The decision – opposed by hundreds of consumers who spoke at public hearings or wrote the commission – pushed typical residential bills up by $7 a month to almost $103.
"Allowing double-digit profits when families and small businesses are struggling just to keep the lights on is wrong," Attorney General Roy Cooper said in a statement Monday.
Cooper's court challenge claims the Utilities Commission failed to consider North Carolina's high unemployment and other tough economic conditions that leave consumers struggling. The Utilities Commission and its division that advocates for consumers, the Public Staff, too readily accepted Duke Energy's arguments for a rate increase, he said.
"(People are) having to adjust their budgets. Utility companies should have to do the same thing," he said. "They should have to operate on a lower profit margin, particularly when you consider what's happing to North Carolina consumers."
Charlotte-based Duke Energy said Monday its rate increase was justified and reasonable by the state regulator responsible for balancing the interests of both customers and investors. The contested issues include the profit margin Duke Energy was allowed to earn after capital investments of $4.8 billion for power plant modernization, environmental compliance, and other construction projects approved by state regulators since 2009.
"We know there's never a good time for a rate increase, and we have worked hard to keep costs low for our customers. Maintaining a system of electric service for millions of North Carolina homes and businesses involves continuous investment, and by law we are entitled to recoup that investment," spokesman Mike Hughes said.

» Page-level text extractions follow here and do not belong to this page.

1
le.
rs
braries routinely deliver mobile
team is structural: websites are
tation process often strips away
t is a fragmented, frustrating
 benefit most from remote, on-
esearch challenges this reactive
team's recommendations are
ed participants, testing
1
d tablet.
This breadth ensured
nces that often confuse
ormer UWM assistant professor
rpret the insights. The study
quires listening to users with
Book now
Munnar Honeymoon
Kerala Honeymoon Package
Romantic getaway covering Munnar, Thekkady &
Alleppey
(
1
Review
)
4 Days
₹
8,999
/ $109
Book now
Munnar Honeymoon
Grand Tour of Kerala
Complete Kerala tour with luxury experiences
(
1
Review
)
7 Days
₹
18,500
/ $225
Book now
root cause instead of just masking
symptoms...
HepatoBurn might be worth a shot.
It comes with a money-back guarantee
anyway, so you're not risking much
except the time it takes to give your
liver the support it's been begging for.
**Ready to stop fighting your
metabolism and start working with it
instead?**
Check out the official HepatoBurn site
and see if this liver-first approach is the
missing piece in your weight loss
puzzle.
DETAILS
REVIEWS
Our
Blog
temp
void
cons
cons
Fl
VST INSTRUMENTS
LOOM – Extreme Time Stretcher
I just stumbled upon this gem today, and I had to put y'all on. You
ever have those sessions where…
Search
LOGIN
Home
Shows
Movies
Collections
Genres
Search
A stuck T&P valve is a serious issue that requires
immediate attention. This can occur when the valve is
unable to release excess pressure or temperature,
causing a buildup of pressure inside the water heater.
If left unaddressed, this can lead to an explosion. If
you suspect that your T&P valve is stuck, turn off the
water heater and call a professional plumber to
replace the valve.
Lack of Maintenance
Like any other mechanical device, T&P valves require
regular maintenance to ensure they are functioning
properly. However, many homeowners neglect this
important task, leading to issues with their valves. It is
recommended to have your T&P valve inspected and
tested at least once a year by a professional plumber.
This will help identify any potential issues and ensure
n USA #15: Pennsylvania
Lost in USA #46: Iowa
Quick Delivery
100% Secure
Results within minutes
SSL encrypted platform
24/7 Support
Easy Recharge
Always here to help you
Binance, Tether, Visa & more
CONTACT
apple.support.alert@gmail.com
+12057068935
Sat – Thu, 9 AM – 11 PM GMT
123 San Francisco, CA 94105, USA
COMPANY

The company said in court documents that it's up to the regulator of the state's regional electric monopolies and not to the courts to decide what is fair both to consumers and the company.
This isn't the first time Cooper's office has gone to court arguing that consumers got a raw deal from the Utilities Commission. He appealed a Utilities Commission decision allowing Piedmont Natural Gas to use an experimental formula that would increase rates as customer usage declined. The company negotiated a lower rate increase with him in 2006.
But the case comes at a time that Duke Energy is under fire on multiple fronts.
Cooper's office and the Utilities Commission are running separate investigations into whether Duke Energy misled regulators ahead of its takeover of Raleigh-based Progress Energy, which was finalized in July. Hours after the deal was concluded, Duke Energy's board ousted the CEO promised throughout the 18-month process of combining North Carolina's two Fortune 500 energy companies.
Duke Energy now has 7.1 million residential and business customers in North Carolina, South Carolina, Ohio, Kentucky, Indiana and Florida.
Progress Energy last month asked regulators to approve an increase in electricity rates in the Duke Energy subsidiary's territories in eastern North Carolina and the Asheville area, which would raise the average home's power costs by almost $180 a year. Duke Energy said the requested rate increase is not related to its takeover. Duke Energy expects to seek rate increases in its pre-merger western North Carolina territory next year.
The Public Staff argued its negotiations with Duke Energy led to the best deal possible for consumers, including a big reduction in what the company originally sought. The Utilities Commission considered the toll on consumers, then had to use its best judgment, Public Staff attorney William Grantmyre wrote in a court filing.
"Considerations such as the changing economic conditions referred to by the Attorney General are not capable of quantification and therefore cannot be addressed in findings of fact," he wrote.